## What the task asks
Can you set out every line of all the records below as a JSON list of strings, one string per line and no blank lines? Leave the pictures out of the answer.

## Records
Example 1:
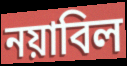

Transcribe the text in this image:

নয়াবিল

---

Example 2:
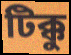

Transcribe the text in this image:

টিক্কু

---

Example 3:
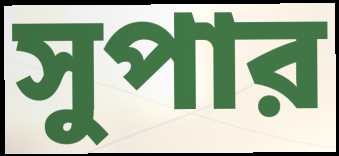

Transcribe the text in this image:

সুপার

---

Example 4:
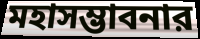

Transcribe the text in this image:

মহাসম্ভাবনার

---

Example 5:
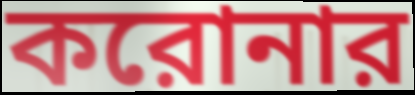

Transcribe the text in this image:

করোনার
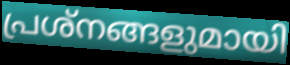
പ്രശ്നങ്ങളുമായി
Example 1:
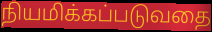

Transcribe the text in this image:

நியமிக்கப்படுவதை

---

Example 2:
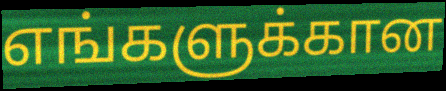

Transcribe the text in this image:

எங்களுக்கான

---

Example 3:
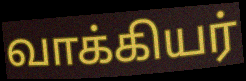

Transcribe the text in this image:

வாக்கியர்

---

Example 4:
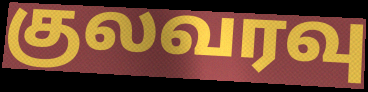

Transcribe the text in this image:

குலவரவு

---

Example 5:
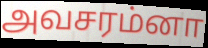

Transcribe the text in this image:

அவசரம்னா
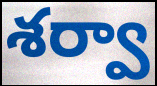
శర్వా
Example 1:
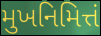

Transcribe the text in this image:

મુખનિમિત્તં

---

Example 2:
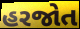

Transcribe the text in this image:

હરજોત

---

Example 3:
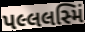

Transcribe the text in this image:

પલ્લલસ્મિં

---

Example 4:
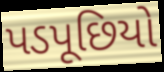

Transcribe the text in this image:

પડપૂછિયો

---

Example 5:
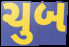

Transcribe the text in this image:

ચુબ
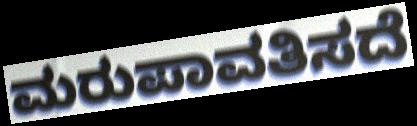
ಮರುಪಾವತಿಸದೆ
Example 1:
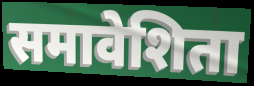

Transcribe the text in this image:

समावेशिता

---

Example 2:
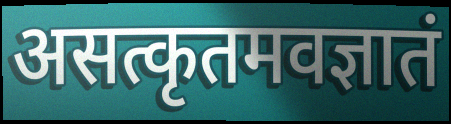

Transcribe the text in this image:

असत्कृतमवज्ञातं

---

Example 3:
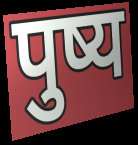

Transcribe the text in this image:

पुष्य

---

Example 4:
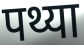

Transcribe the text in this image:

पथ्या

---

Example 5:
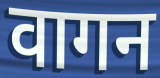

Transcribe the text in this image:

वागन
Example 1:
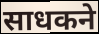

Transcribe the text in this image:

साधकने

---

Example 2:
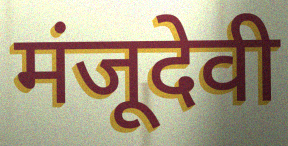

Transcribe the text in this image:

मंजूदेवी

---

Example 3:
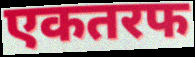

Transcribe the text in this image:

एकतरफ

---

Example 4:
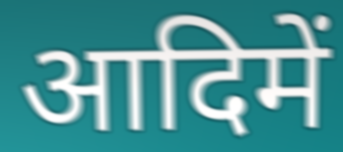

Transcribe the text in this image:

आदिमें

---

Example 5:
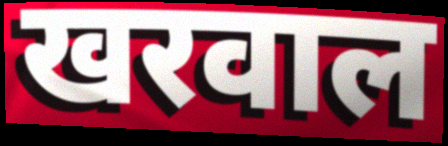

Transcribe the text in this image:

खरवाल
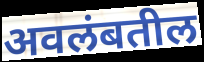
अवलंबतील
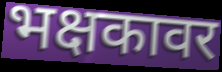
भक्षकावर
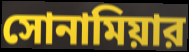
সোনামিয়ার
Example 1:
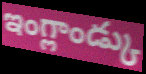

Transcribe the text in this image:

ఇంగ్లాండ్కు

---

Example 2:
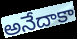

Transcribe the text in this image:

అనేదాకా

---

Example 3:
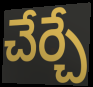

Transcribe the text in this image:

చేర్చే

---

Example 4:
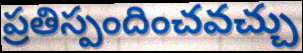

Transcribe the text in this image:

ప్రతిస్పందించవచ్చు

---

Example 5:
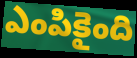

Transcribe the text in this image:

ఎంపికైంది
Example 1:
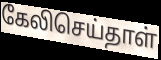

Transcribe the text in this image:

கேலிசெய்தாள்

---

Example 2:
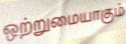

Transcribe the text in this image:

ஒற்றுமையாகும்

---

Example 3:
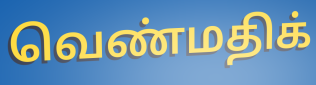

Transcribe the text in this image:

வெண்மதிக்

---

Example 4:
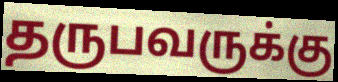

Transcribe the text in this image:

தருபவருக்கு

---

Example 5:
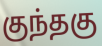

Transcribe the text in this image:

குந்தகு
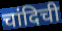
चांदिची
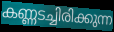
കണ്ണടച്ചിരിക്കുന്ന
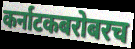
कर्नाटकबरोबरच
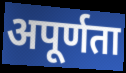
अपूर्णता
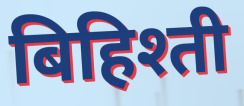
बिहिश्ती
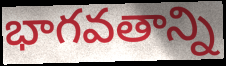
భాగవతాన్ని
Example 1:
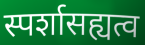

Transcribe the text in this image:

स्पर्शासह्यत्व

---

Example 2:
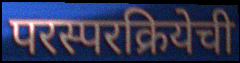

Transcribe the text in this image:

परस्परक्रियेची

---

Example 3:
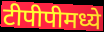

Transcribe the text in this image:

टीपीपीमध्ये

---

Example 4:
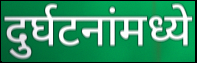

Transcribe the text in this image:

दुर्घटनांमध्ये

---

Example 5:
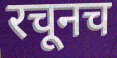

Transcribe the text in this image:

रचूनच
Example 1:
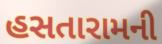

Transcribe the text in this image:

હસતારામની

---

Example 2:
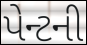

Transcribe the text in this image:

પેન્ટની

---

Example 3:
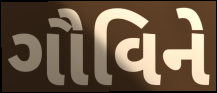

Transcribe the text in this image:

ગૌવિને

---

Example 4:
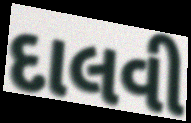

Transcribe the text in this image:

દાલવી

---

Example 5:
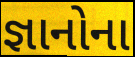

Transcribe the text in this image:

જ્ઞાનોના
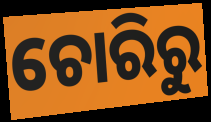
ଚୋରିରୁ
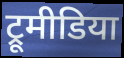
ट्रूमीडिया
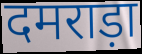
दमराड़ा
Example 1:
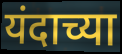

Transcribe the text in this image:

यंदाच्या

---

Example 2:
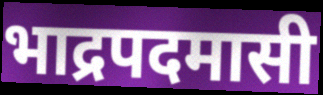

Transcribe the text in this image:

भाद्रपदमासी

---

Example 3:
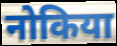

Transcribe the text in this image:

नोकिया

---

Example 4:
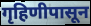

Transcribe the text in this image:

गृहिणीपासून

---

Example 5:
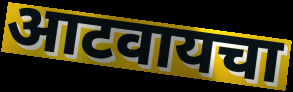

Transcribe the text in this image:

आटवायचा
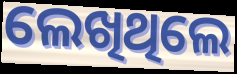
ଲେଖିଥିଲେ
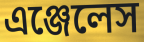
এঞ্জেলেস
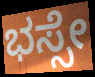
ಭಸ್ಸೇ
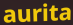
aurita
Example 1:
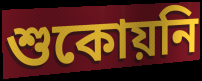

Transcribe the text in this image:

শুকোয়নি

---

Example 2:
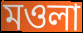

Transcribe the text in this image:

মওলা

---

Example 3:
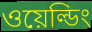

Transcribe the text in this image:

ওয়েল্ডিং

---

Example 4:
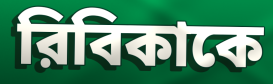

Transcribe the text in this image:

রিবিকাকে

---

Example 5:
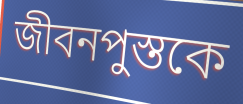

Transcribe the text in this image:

## Problem solution
[
  "Example 1:",
  "Transcribe the text in this image:",
  "নয়াবিল",
  "---",
  "Example 2:",
  "Transcribe the text in this image:",
  "টিক্কু",
  "---",
  "Example 3:",
  "Transcribe the text in this image:",
  "সুপার",
  "---",
  "Example 4:",
  "Transcribe the text in this image:",
  "মহাসম্ভাবনার",
  "---",
  "Example 5:",
  "Transcribe the text in this image:",
  "করোনার",
  "പ്രശ്നങ്ങളുമായി",
  "Example 1:",
  "Transcribe the text in this image:",
  "நியமிக்கப்படுவதை",
  "---",
  "Example 2:",
  "Transcribe the text in this image:",
  "எங்களுக்கான",
  "---",
  "Example 3:",
  "Transcribe the text in this image:",
  "வாக்கியர்",
  "---",
  "Example 4:",
  "Transcribe the text in this image:",
  "குலவரவு",
  "---",
  "Example 5:",
  "Transcribe the text in this image:",
  "அவசரம்னா",
  "శర్వా",
  "Example 1:",
  "Transcribe the text in this image:",
  "મુખનિમિત્તં",
  "---",
  "Example 2:",
  "Transcribe the text in this image:",
  "હરજોત",
  "---",
  "Example 3:",
  "Transcribe the text in this image:",
  "પલ્લલસ્મિં",
  "---",
  "Example 4:",
  "Transcribe the text in this image:",
  "પડપૂછિયો",
  "---",
  "Example 5:",
  "Transcribe the text in this image:",
  "ચુબ",
  "ಮರುಪಾವತಿಸದೆ",
  "Example 1:",
  "Transcribe the text in this image:",
  "समावेशिता",
  "---",
  "Example 2:",
  "Transcribe the text in this image:",
  "असत्कृतमवज्ञातं",
  "---",
  "Example 3:",
  "Transcribe the text in this image:",
  "पुष्य",
  "---",
  "Example 4:",
  "Transcribe the text in this image:",
  "पथ्या",
  "---",
  "Example 5:",
  "Transcribe the text in this image:",
  "वागन",
  "Example 1:",
  "Transcribe the text in this image:",
  "साधकने",
  "---",
  "Example 2:",
  "Transcribe the text in this image:",
  "मंजूदेवी",
  "---",
  "Example 3:",
  "Transcribe the text in this image:",
  "एकतरफ",
  "---",
  "Example 4:",
  "Transcribe the text in this image:",
  "आदिमें",
  "---",
  "Example 5:",
  "Transcribe the text in this image:",
  "खरवाल",
  "अवलंबतील",
  "भक्षकावर",
  "সোনামিয়ার",
  "Example 1:",
  "Transcribe the text in this image:",
  "ఇంగ్లాండ్కు",
  "---",
  "Example 2:",
  "Transcribe the text in this image:",
  "అనేదాకా",
  "---",
  "Example 3:",
  "Transcribe the text in this image:",
  "చేర్చే",
  "---",
  "Example 4:",
  "Transcribe the text in this image:",
  "ప్రతిస్పందించవచ్చు",
  "---",
  "Example 5:",
  "Transcribe the text in this image:",
  "ఎంపికైంది",
  "Example 1:",
  "Transcribe the text in this image:",
  "கேலிசெய்தாள்",
  "---",
  "Example 2:",
  "Transcribe the text in this image:",
  "ஒற்றுமையாகும்",
  "---",
  "Example 3:",
  "Transcribe the text in this image:",
  "வெண்மதிக்",
  "---",
  "Example 4:",
  "Transcribe the text in this image:",
  "தருபவருக்கு",
  "---",
  "Example 5:",
  "Transcribe the text in this image:",
  "குந்தகு",
  "चांदिची",
  "കണ്ണടച്ചിരിക്കുന്ന",
  "कर्नाटकबरोबरच",
  "अपूर्णता",
  "बिहिश्ती",
  "భాగవతాన్ని",
  "Example 1:",
  "Transcribe the text in this image:",
  "स्पर्शासह्यत्व",
  "---",
  "Example 2:",
  "Transcribe the text in this image:",
  "परस्परक्रियेची",
  "---",
  "Example 3:",
  "Transcribe the text in this image:",
  "टीपीपीमध्ये",
  "---",
  "Example 4:",
  "Transcribe the text in this image:",
  "दुर्घटनांमध्ये",
  "---",
  "Example 5:",
  "Transcribe the text in this image:",
  "रचूनच",
  "Example 1:",
  "Transcribe the text in this image:",
  "હસતારામની",
  "---",
  "Example 2:",
  "Transcribe the text in this image:",
  "પેન્ટની",
  "---",
  "Example 3:",
  "Transcribe the text in this image:",
  "ગૌવિને",
  "---",
  "Example 4:",
  "Transcribe the text in this image:",
  "દાલવી",
  "---",
  "Example 5:",
  "Transcribe the text in this image:",
  "જ્ઞાનોના",
  "ଚୋରିରୁ",
  "ट्रूमीडिया",
  "दमराड़ा",
  "Example 1:",
  "Transcribe the text in this image:",
  "यंदाच्या",
  "---",
  "Example 2:",
  "Transcribe the text in this image:",
  "भाद्रपदमासी",
  "---",
  "Example 3:",
  "Transcribe the text in this image:",
  "नोकिया",
  "---",
  "Example 4:",
  "Transcribe the text in this image:",
  "गृहिणीपासून",
  "---",
  "Example 5:",
  "Transcribe the text in this image:",
  "आटवायचा",
  "ଲେଖିଥିଲେ",
  "এঞ্জেলেস",
  "ಭಸ್ಸೇ",
  "aurita",
  "Example 1:",
  "Transcribe the text in this image:",
  "শুকোয়নি",
  "---",
  "Example 2:",
  "Transcribe the text in this image:",
  "মওলা",
  "---",
  "Example 3:",
  "Transcribe the text in this image:",
  "ওয়েল্ডিং",
  "---",
  "Example 4:",
  "Transcribe the text in this image:",
  "রিবিকাকে",
  "---",
  "Example 5:",
  "Transcribe the text in this image:"
]